Painting, yeah. Painting was only… I hate to say, I was never very ambitious. I just always wanted to be in a band and write stories. I used to quit jobs. All through my 20s, I’d work a job for a year, two years and then I’d save money and quit so I could write a novel. I’d write a novel – and this is before I even showed my novels to anybody, I never sent them out anywhere, but I needed the concentrated time to get the first draft done, and then once I got the first draft done I could go back to work, and then at night and weekends work on it.
So, you know, I’d just be an alcoholic painter, I would guess! I think it’d be safe to say I’d probably have a lackey, an employee. I used to have an employee that I had just so that I’d show up, because he was showing up. I hate to say it but I’d be like some bum painter, most likely. But I’d probably be very happy. That’s a depressing thought – Jesus! Hey, thanks a lot, I’m gonna have to crawl into the house and hide after that [laughs].
When you were younger, do you remember who your main inspirations were, the people that turned those lights on for you?
In general, the idea behind my relationship with movies and novels and records is escapism, you know? I just felt stuck in a not very comfortable situation when I was a kid. I didn’t like being a kid and I had a hard time navigating my way through my life, and so when I saw a movie I could disappear into the movie. And records, you know, it’s one of the easiest ways to disappear, you can just disappear inside a song.

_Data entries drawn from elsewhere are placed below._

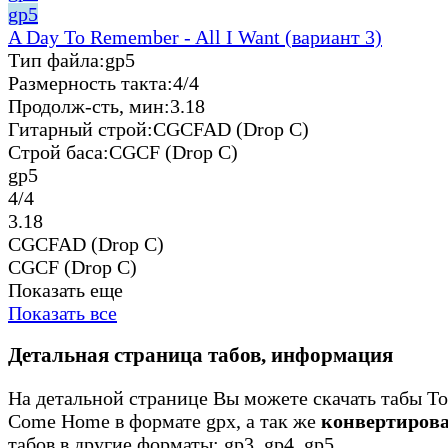
gp5
A Day To Remember - All I Want (вариант 3)
Тип файла:
gp5
Размерность такта:
4/4
Продолж-сть, мин:
3.18
Гитарный строй:
CGCFAD (Drop C)
Строй баса:
CGCF (Drop C)
gp5
4/4
3.18
CGCFAD (Drop C)
CGCF (Drop C)
Показать еще
Показать все
Детальная страница табов, информация
На детальной странице Вы можете скачать табы Ton
Come Home в формате gpx, а так же
конвертиров
табов в другие форматы: gp3, gp4, gp5.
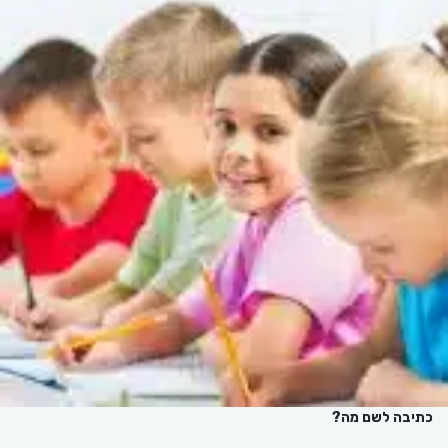
כתיבה לשם מה?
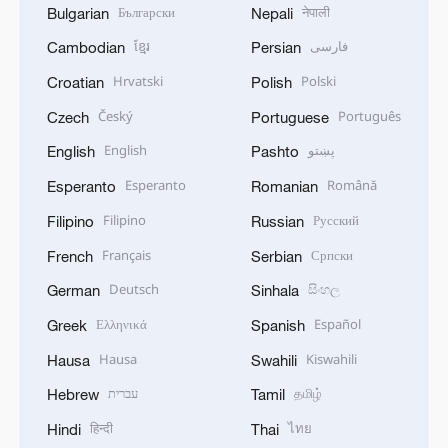
Български
नेपाली
Bulgarian
Nepali
ខ្មែរ
فارسی
Cambodian
Persian
Hrvatski
Polski
Croatian
Polish
Český
Português
Czech
Portuguese
English
پښتو
English
Pashto
Esperanto
Română
Esperanto
Romanian
Filipino
Русский
Filipino
Russian
Français
Српски
French
Serbian
Deutsch
සිංහල
German
Sinhala
Ελληνικά
Español
Greek
Spanish
Hausa
Kiswahili
Hausa
Swahili
עברית
தமிழ்
Hebrew
Tamil
हिन्दी
ไทย
Hindi
Thai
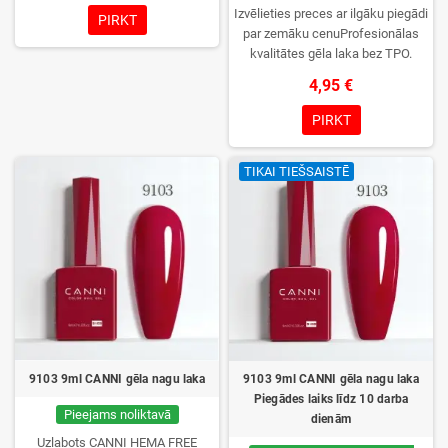
Izvēlieties preces ar ilgāku piegādi
PIRKT
par zemāku cenuProfesionālas
kvalitātes gēla laka bez TPO.
Krēmīga konsistence, plaša krāsu
4,95 €
izvēle, lieliska sacietēšana
UV/LED lampās un ilgstoša
PIRKT
noturība. Katrs flakons iepakots
kastītē – pirmo reizi to atvērsiet
TIKAI TIEŠSAISTĒ
tikai jūs.
9103 9ml CANNI gēla nagu laka
9103 9ml CANNI gēla nagu laka
Piegādes laiks līdz 10 darba
Pieejams noliktavā
dienām
Uzlabots CANNI HEMA FREE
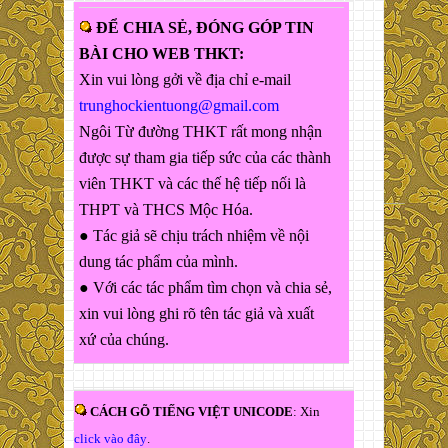
ĐỂ CHIA SẺ, ĐÓNG GÓP TIN
BÀI CHO WEB THKT:
Xin vui lòng gởi về địa chỉ e-mail
trunghockientuong@gmail.com
Ngôi Từ đường THKT rất mong nhận
được sự tham gia tiếp sức của các thành
viên THKT và các thế hệ tiếp nối là
THPT và THCS Mộc Hóa.
● Tác giả sẽ chịu trách nhiệm về nội
dung tác phẩm của mình.
● Với các tác phẩm tìm chọn và chia sẻ,
xin vui lòng ghi rõ tên tác giả và xuất
xứ của chúng.
CÁCH GÕ TIẾNG VIỆT UNICODE
: Xin
click vào đây
.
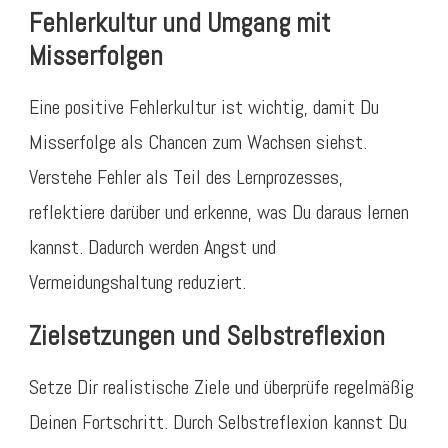
Fehlerkultur und Umgang mit
Misserfolgen
Eine positive Fehlerkultur ist wichtig, damit Du
Misserfolge als Chancen zum Wachsen siehst.
Verstehe Fehler als Teil des Lernprozesses,
reflektiere darüber und erkenne, was Du daraus lernen
kannst. Dadurch werden Angst und
Vermeidungshaltung reduziert.
Zielsetzungen und Selbstreflexion
Setze Dir realistische Ziele und überprüfe regelmäßig
Deinen Fortschritt. Durch Selbstreflexion kannst Du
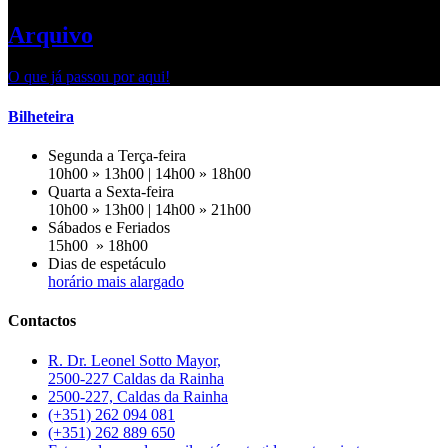
Arquivo
O que já passou por aqui!
Bilheteira
Segunda a Terça-feira
10h00 » 13h00 | 14h00 » 18h00
Quarta a Sexta-feira
10h00 » 13h00 | 14h00 » 21h00
Sábados e Feriados
15h00 » 18h00
Dias de espetáculo
horário mais alargado
Contactos
R. Dr. Leonel Sotto Mayor,
2500-227 Caldas da Rainha
2500-227, Caldas da Rainha
(+351) 262 094 081
(+351) 262 889 650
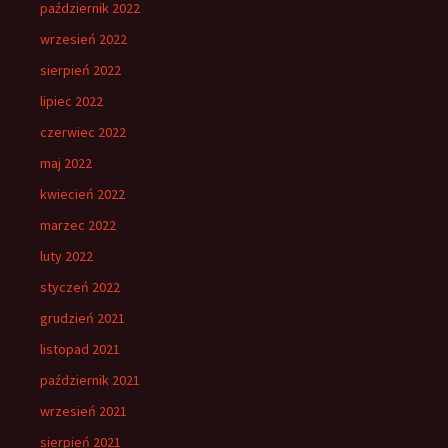
październik 2022
wrzesień 2022
sierpień 2022
lipiec 2022
czerwiec 2022
maj 2022
kwiecień 2022
marzec 2022
luty 2022
styczeń 2022
grudzień 2021
listopad 2021
październik 2021
wrzesień 2021
sierpień 2021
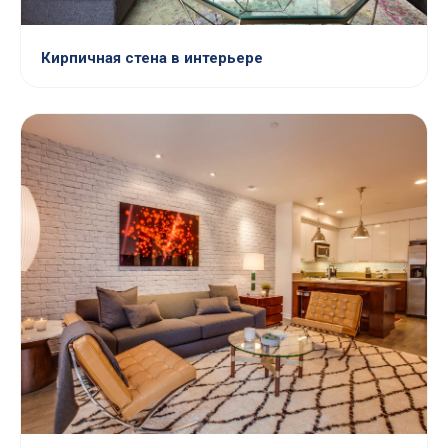
Кирпичная стена в интерьере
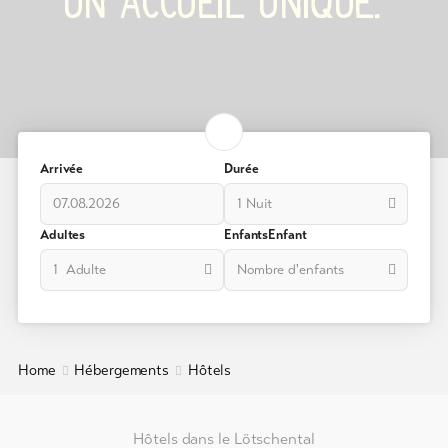
UN ACCUEIL UNIQUE.
Appartements
/
Chalets
Logements
pour
groupes
Arrivée
Durée
Campings
1 Nuit
/
Adultes
EnfantsEnfant
Emplacements
de
1 Adulte
Nombre d'enfants
tentes
Refuges
de
Home
Hébergements
Hôtels
montagne
/
Auberges
Hôtels dans le Lötschental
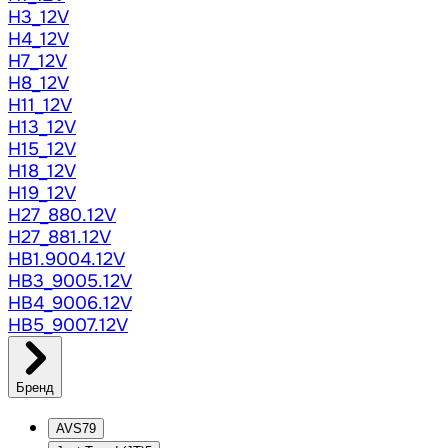
H3_12V
H4_12V
H7_12V
H8_12V
H11_12V
H13_12V
H15_12V
H18_12V
H19_12V
H27_880.12V
H27_881.12V
HB1.9004.12V
HB3_9005.12V
HB4_9006.12V
HB5_9007.12V
Бренд
AVS
79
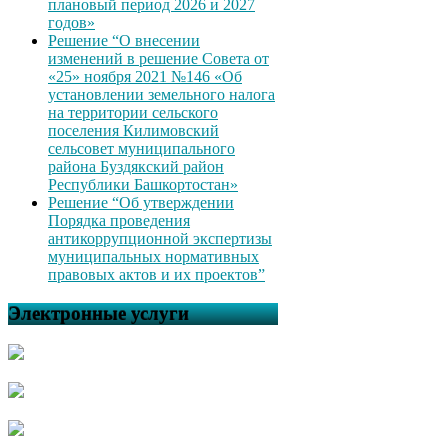
плановый период 2026 и 2027
годов»
Решение “О внесении
изменений в решение Совета от
«25» ноября 2021 №146 «Об
установлении земельного налога
на территории сельского
поселения Килимовский
сельсовет муниципального
района Буздякский район
Республики Башкортостан»
Решение “Об утверждении
Порядка проведения
антикоррупционной экспертизы
муниципальных нормативных
правовых актов и их проектов”
Электронные услуги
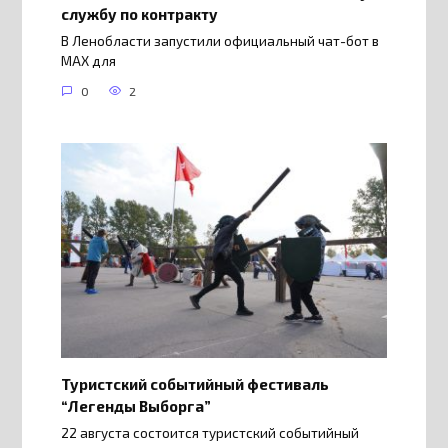
службу по контракту
В Ленобласти запустили официальный чат-бот в
МАХ для
0
2
Туристский событийный фестиваль
“Легенды Выборга”
22 августа состоится туристский событийный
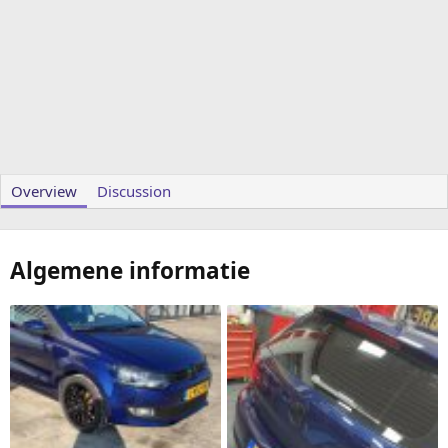
Overview
Discussion
Algemene informatie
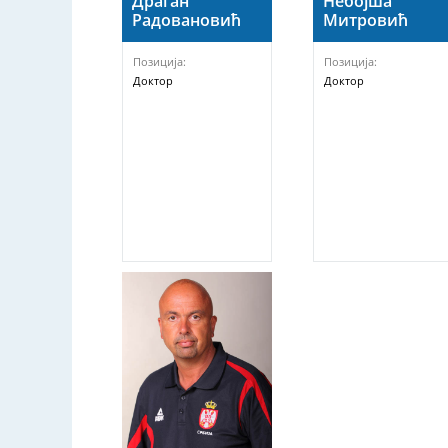
Драган
Небојша
Радовановић
Митровић
Позиција:
Позиција:
Доктор
Доктор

As I got older, the greatest escape of all time is a novel, it just takes so long and you become such an instrument in how the novel looks in your mind, and how it travels and which passages you really study and stick to you, and which kind of places you gloss over. So in a way you kind of create the images and ideas of the novel to customise to the way your brain works.
As a kid I loved records: Springsteen, I loved how he was always kinda depressed but he always got the girl and he lived on the East coast and had a cool car; and then as I got older all these issues came, and the Replacements were… none of them graduated high school and they were all alcoholics but they were still in a great band. I loved the Pogues for their romanticism and again just the debauchery - I guess when I was a kid I thought that way of rebelling made sense, and their love for traditional music, cos I always was a huge fan of traditional music, even as a kid. So you know, I had dreams like that, those were the kind of musicians – and Tom Waits – that really inspired me, the more story-driven songwriters were always my favourites.
Your Delines set at End of the Road last summer was really special.
We almost missed that gig, just cos of the ferry, it took us a lot longer to get there than we thought. But what a lucky gig, it was so beautiful, it was one of the highlight gigs for us. We really had a good time at that festival and it just felt lucky to get to play such a nice place.
**The sun came out when you came on stage.
All that stuff can go the other way too, you know? Like, you’ll play a festival and the sound won’t work, it starts raining, there’s a metal band playing too close to you. But when it all lines up – it’s like anything, when something good hits, like gambling even, when it finally all lines up and you win, or at least do okay, it’s pretty remarkable.
And that’s what you chase after, isn’t it, that’s what keeps you chasing...
It’s like life in general. It seems good when you hit those times, and it’s really fun when things are working your way, and you feel like they always will be. And then a month later you feel like: bothing’s going to ever work right again, what’s the point? But I guess that’s what makes it interesting, you’re right. It’s the chase of the idea of the thing you want. Makes life interesting.